Figure 3. Analysis of mature and immature rhodopsin levels during an early transition to dark conditions

A. Protein blot to assess the level of Agop1 protein levels in mosquitoes subjected to a light-dark transition, two hours earlier than normal, starting at ZT10. Agop1 is found in a higher MW form (1) and a lower MW form (2). Tubulin was detected as a control. B. Graph displays the quantitative assessment of the observed changes in mature Agop1 levels. The increase in Agop1 levels was statistically significant for time points three hours after initiation of the light-to-dark transition (ZT13, ZT14, * denotes p < 0.05, n=3). This is two hours earlier than in the experiment in which the light-dark transition occurred at ZT12 (Figure 2). C. Graph displays the quantitative assessment of the level of immature Agop1. No statistically significant variations were detected. For B and C, parameters for the graph presentation are as specified in the Figure 2C legend.

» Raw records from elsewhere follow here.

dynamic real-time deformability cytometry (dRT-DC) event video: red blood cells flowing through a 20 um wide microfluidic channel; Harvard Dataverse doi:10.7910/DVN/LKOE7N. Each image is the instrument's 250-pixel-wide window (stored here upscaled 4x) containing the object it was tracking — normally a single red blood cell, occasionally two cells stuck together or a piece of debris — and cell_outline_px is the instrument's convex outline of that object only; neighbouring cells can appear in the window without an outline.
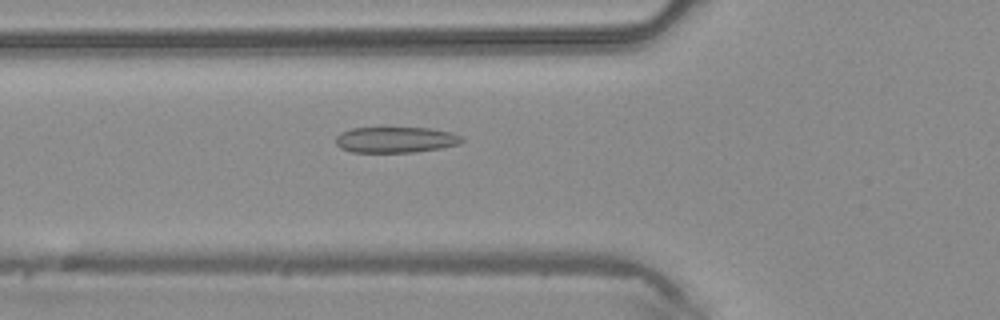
{"species": "common noctule bat (a hibernating species)", "species_latin": "Nyctalus noctula", "temperature_condition": "warm", "stored_images_in_passage": 29, "camera_frame_rate_fps": 3000, "um_per_image_px": 0.085, "animal": {"sex": "male", "body_mass_g": 20.4}, "frame": {"image": 1, "passage_image": 4, "time_ms": 1.0, "image_size_px": [1000, 320], "cell_outline_px": [[464, 140], [460, 144], [440, 148], [412, 152], [352, 152], [340, 148], [336, 144], [336, 136], [340, 132], [352, 128], [428, 128], [452, 132], [460, 136]], "centroid_in_image_um": [33.61, 11.88], "position_along_channel_um": 92.2, "area_um2": 18.96}}
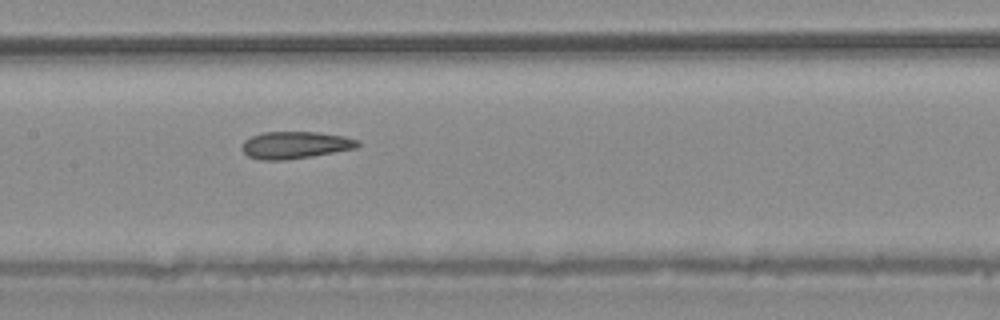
{"frame": {"image": 2, "passage_image": 10, "time_ms": 3.0, "image_size_px": [1000, 320], "cell_outline_px": [[360, 144], [356, 148], [312, 156], [284, 160], [260, 160], [248, 156], [240, 148], [244, 140], [252, 136], [264, 132], [316, 132], [344, 136], [360, 140]], "centroid_in_image_um": [25.08, 12.33], "position_along_channel_um": 182.3, "area_um2": 18.32}}
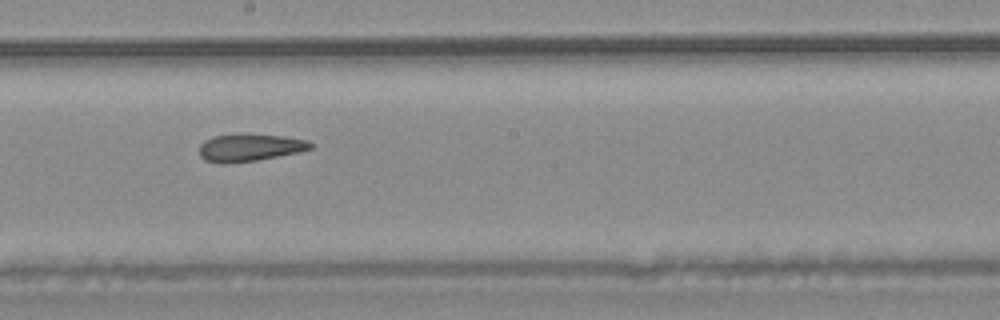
{"frame": {"image": 3, "passage_image": 13, "time_ms": 4.0, "image_size_px": [1000, 320], "cell_outline_px": [[312, 148], [300, 152], [256, 160], [228, 164], [220, 164], [204, 160], [200, 156], [200, 144], [204, 140], [216, 136], [236, 132], [240, 132], [284, 136], [308, 140], [312, 144]], "centroid_in_image_um": [21.2, 12.52], "position_along_channel_um": 227.0, "area_um2": 18.26}}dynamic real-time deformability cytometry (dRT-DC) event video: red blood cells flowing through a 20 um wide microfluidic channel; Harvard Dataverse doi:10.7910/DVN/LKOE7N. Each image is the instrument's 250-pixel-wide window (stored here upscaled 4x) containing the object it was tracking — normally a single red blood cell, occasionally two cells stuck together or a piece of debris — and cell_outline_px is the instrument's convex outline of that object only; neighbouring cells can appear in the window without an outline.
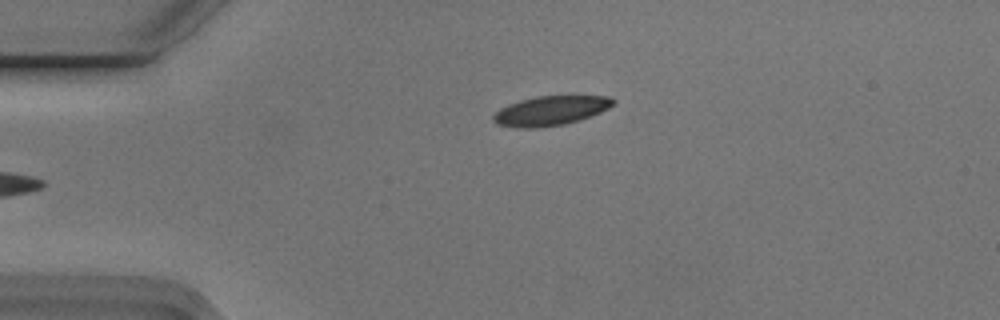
{"species": "Egyptian fruit bat (a non-hibernating species)", "species_latin": "Rousettus aegyptiacus", "temperature_condition": "cold", "stored_images_in_passage": 2, "camera_frame_rate_fps": 3000, "um_per_image_px": 0.085, "animal": {"sex": "male"}, "frame": {"image": 1, "passage_image": 1, "time_ms": 0.0, "image_size_px": [1000, 320], "cell_outline_px": [[616, 104], [600, 112], [580, 120], [564, 124], [540, 128], [516, 128], [496, 124], [492, 120], [492, 116], [500, 108], [508, 104], [520, 100], [536, 96], [612, 96], [616, 100]], "centroid_in_image_um": [46.8, 9.41], "position_along_channel_um": 38.2, "area_um2": 20.81}}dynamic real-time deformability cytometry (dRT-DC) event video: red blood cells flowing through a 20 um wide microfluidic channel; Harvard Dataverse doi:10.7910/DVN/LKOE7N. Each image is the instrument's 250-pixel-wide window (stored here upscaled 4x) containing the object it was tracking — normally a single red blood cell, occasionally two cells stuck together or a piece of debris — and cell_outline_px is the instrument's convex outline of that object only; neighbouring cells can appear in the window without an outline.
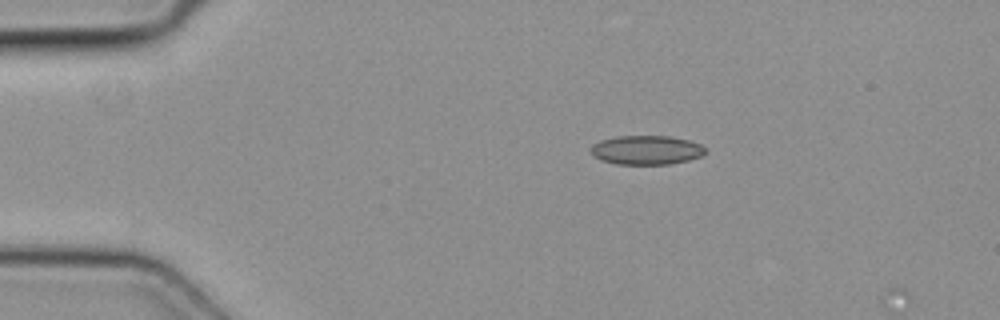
{"species": "common noctule bat (a hibernating species)", "species_latin": "Nyctalus noctula", "temperature_condition": "cold", "stored_images_in_passage": 2, "camera_frame_rate_fps": 3000, "um_per_image_px": 0.085, "animal": {"sex": "female", "body_mass_g": 19.3, "forearm_length_mm": 54.1}, "frame": {"image": 1, "passage_image": 1, "time_ms": 0.0, "image_size_px": [1000, 320], "cell_outline_px": [[704, 152], [700, 156], [688, 160], [668, 164], [616, 164], [600, 160], [592, 156], [592, 144], [600, 140], [616, 136], [672, 136], [688, 140], [700, 144], [704, 148]], "centroid_in_image_um": [54.9, 12.75], "position_along_channel_um": 30.1, "area_um2": 19.36}}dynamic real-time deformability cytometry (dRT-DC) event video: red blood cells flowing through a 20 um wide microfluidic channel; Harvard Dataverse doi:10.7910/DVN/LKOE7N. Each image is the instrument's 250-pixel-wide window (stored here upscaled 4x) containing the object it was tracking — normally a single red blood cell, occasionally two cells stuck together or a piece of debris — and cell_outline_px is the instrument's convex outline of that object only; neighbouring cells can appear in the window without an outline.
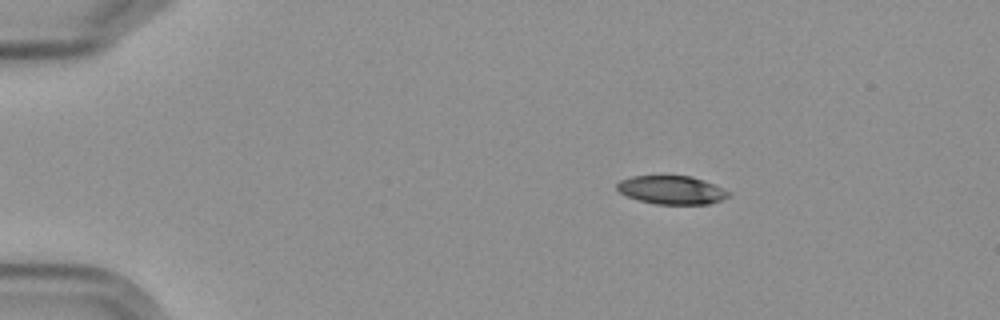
{"species": "Egyptian fruit bat (a non-hibernating species)", "species_latin": "Rousettus aegyptiacus", "temperature_condition": "cold", "stored_images_in_passage": 8, "camera_frame_rate_fps": 3000, "um_per_image_px": 0.085, "frame": {"image": 1, "passage_image": 1, "time_ms": 0.0, "image_size_px": [1000, 320], "cell_outline_px": [[732, 196], [708, 204], [656, 204], [636, 200], [620, 192], [616, 188], [616, 184], [620, 180], [632, 176], [692, 176], [704, 180], [732, 192]], "centroid_in_image_um": [57.11, 16.15], "position_along_channel_um": 27.9, "area_um2": 18.61}}
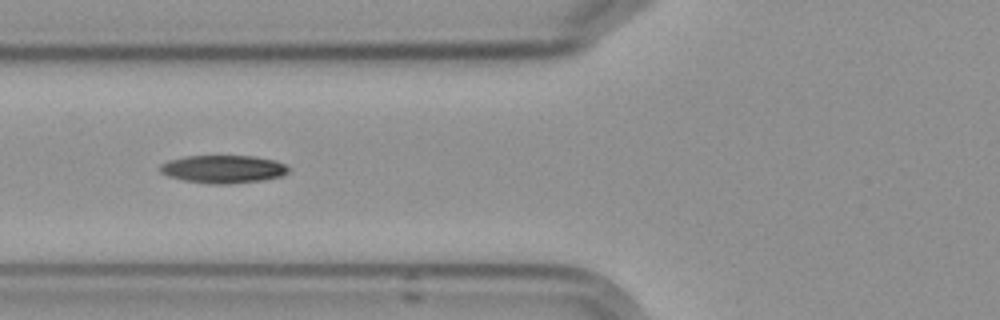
{"frame": {"image": 2, "passage_image": 5, "time_ms": 4.333, "image_size_px": [1000, 320], "cell_outline_px": [[288, 172], [284, 176], [264, 180], [228, 184], [208, 184], [184, 180], [168, 176], [160, 172], [160, 164], [168, 160], [184, 156], [252, 156], [276, 160], [284, 164], [288, 168]], "centroid_in_image_um": [18.97, 14.38], "position_along_channel_um": 106.8, "area_um2": 21.04}}
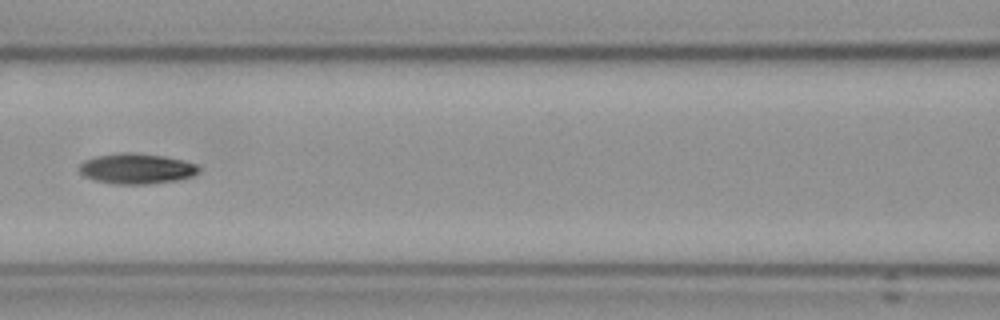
{"frame": {"image": 3, "passage_image": 6, "time_ms": 5.667, "image_size_px": [1000, 320], "cell_outline_px": [[200, 172], [192, 176], [176, 180], [152, 184], [112, 184], [96, 180], [84, 176], [80, 172], [80, 164], [84, 160], [96, 156], [120, 152], [136, 152], [164, 156], [196, 164], [200, 168]], "centroid_in_image_um": [11.6, 14.33], "position_along_channel_um": 155.0, "area_um2": 21.27}}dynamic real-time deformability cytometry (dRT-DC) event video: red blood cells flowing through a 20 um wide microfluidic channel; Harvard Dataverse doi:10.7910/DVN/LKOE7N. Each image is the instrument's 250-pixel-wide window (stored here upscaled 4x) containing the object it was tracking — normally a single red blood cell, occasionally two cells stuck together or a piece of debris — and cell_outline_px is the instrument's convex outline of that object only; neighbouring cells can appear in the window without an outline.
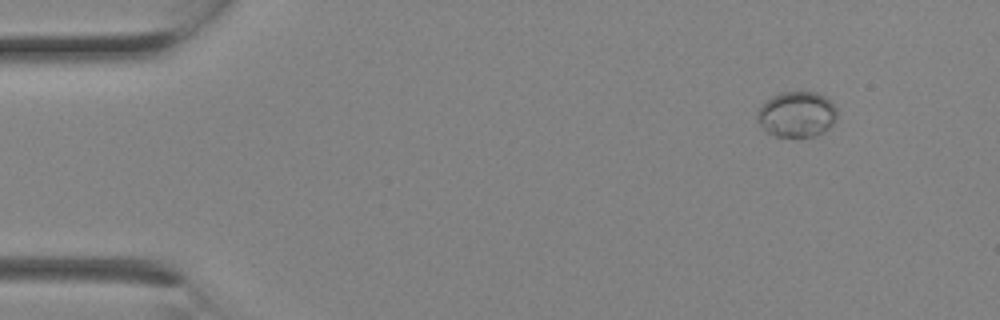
{"species": "Egyptian fruit bat (a non-hibernating species)", "species_latin": "Rousettus aegyptiacus", "temperature_condition": "room temperature", "stored_images_in_passage": 2, "camera_frame_rate_fps": 3000, "um_per_image_px": 0.085, "animal": {"sex": "female"}, "frame": {"image": 1, "passage_image": 1, "time_ms": 0.0, "image_size_px": [1000, 320], "cell_outline_px": [[836, 116], [832, 124], [824, 132], [816, 136], [776, 136], [764, 132], [760, 128], [756, 120], [756, 112], [772, 96], [780, 92], [816, 92], [824, 96], [836, 108]], "centroid_in_image_um": [67.68, 9.73], "position_along_channel_um": 17.3, "area_um2": 21.21}}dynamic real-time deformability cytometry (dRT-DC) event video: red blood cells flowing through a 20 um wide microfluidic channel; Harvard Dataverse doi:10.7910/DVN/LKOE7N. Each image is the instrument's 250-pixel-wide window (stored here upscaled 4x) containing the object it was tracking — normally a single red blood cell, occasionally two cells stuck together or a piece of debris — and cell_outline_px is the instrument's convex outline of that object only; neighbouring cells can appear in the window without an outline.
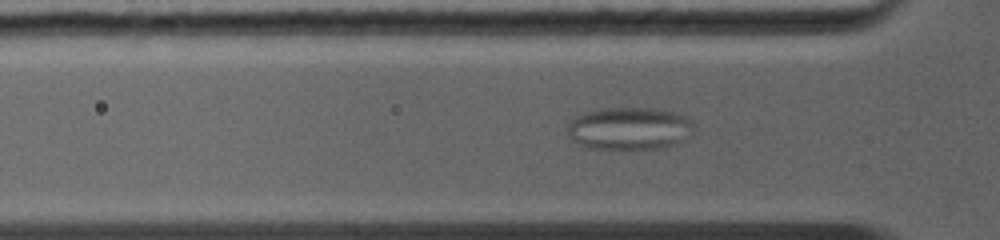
{"species": "common noctule bat (a hibernating species)", "species_latin": "Nyctalus noctula", "temperature_condition": "warm", "stored_images_in_passage": 67, "camera_frame_rate_fps": 5000, "um_per_image_px": 0.085, "animal": {"sex": "female", "body_mass_g": 19.0, "forearm_length_mm": 56.7}, "frame": {"image": 1, "passage_image": 15, "time_ms": 3.6, "image_size_px": [1000, 240], "cell_outline_px": [[696, 124], [692, 132], [676, 144], [664, 148], [588, 148], [572, 140], [568, 136], [568, 124], [576, 116], [596, 108], [652, 108], [672, 112], [688, 116]], "centroid_in_image_um": [53.51, 10.9], "position_along_channel_um": 72.3, "area_um2": 31.39}}
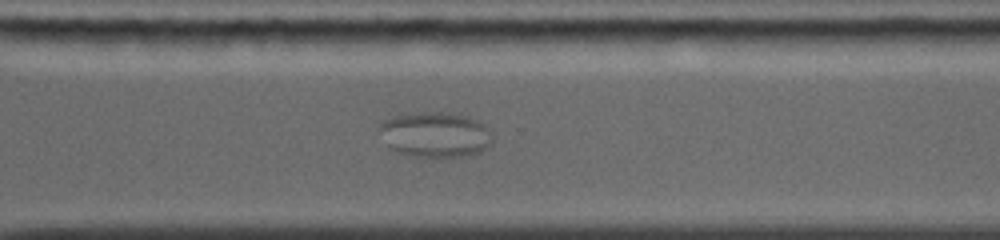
{"frame": {"image": 2, "passage_image": 41, "time_ms": 10.2, "image_size_px": [1000, 240], "cell_outline_px": [[492, 140], [480, 152], [460, 156], [428, 156], [404, 152], [396, 148], [376, 132], [376, 128], [384, 120], [396, 116], [424, 112], [460, 112], [484, 124], [492, 132]], "centroid_in_image_um": [37.05, 11.38], "position_along_channel_um": 333.5, "area_um2": 29.13}}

Figure 4. Analysis of mature and immature Agop1 under constant light conditions

A. Protein blots assess the level of mature and immature Agop1 protein level in both light/dark conditions and constant light conditions. Mosquitoes for all time points were reared together, and groups were split at ZT12 to create both the light and dark samples. Tubulin levels are assessed to control for sample preparation and loading. B, C. Graphs display the quantitative assessments of the level of mature and immature Agop1 when mosquitoes were maintained in constant light conditions. No statistically significant variations were detected. Details of the graph presentations are as specified in Figure 2C legend.